A la question de savoir pourquoi les députés de l’APN n’exigent pas le bilan de l’opération de privatisation, Louisa Hanoune affirme avoir, elle-même, demandé ce bilan à Abdelhamid Temmar et qu’il ne l’a pas donné. « La fermeture des entreprises a entraîné la perte des milliers de postes d’emploi. Rien qu’au premier semestre, nous avons perdu 10 000 emplois. C’est pourquoi j’ai exigé un débat public sur cette question », dit-elle.

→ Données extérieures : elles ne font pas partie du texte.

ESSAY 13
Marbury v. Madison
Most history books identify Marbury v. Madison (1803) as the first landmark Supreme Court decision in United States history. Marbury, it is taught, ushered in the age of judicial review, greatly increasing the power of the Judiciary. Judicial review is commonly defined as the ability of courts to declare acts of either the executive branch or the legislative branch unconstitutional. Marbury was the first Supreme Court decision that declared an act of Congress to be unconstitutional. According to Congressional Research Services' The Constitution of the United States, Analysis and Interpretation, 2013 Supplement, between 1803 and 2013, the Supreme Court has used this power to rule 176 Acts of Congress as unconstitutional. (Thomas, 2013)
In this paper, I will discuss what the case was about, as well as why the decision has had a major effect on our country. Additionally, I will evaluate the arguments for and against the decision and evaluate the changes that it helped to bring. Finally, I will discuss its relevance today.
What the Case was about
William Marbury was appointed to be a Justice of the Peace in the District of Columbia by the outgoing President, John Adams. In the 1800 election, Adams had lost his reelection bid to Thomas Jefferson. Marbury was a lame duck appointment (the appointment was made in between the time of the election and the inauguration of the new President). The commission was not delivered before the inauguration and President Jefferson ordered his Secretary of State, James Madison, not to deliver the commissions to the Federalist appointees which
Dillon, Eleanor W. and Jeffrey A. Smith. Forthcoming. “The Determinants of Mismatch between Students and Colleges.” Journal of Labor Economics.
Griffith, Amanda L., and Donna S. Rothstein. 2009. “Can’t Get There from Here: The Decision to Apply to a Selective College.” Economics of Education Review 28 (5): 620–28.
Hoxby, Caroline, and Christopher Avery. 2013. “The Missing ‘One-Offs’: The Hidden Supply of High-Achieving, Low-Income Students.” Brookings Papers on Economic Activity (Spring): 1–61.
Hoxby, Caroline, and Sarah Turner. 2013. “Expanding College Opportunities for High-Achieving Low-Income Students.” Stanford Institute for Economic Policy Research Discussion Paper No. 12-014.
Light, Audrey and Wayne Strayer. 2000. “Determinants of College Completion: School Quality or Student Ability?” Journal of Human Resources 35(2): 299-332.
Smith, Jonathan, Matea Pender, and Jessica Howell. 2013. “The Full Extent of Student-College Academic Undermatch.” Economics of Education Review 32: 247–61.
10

Toujours concernant la politique de l’emploi, la première dame du PT doute fortement des projections du gouvernement qui « affirme sa volonté de créer 400 000 emplois par an ». Ces chiffres, estime-t-elle, « sont fictifs » dans la mesure où, ajoute-t-elle, on assiste à la perte sans cesse des postes d’emploi. « De 1976 à 1990, on n’a créé que 670 000 postes d’emploi », illustre-t-elle, en qualifiant le nouveau dispositif de l’emploi « de catastrophe ». « Ce dispositif va contribuer à la distraction des diplômés », juge-t-elle.

Evoquant la question de la révision constitutionnelle, Louisa Hanoune critique encore le manque de cohésion dans le discours du staff gouvernemental. « Qu’ils se mettent d’accord sur une seule idée », déclare-t-elle. Si révision il y a, il faudra, selon elle, qu’elle se fasse après un débat libre et contradictoire. Le système algérien, dit-elle encore, est un « système présidentiel où le Parlement n’a aucune prérogative ». « Il n’y a pas de différence entre l’APN et le Conseil national de transition », soutient-elle, en affirmant que le président Bouteflika était en 1999 « pour une assemblée constituante souveraine ». « Pourquoi on ne va pas vers une constituante ? C’est la seule solution pour le pays », conclut-elle.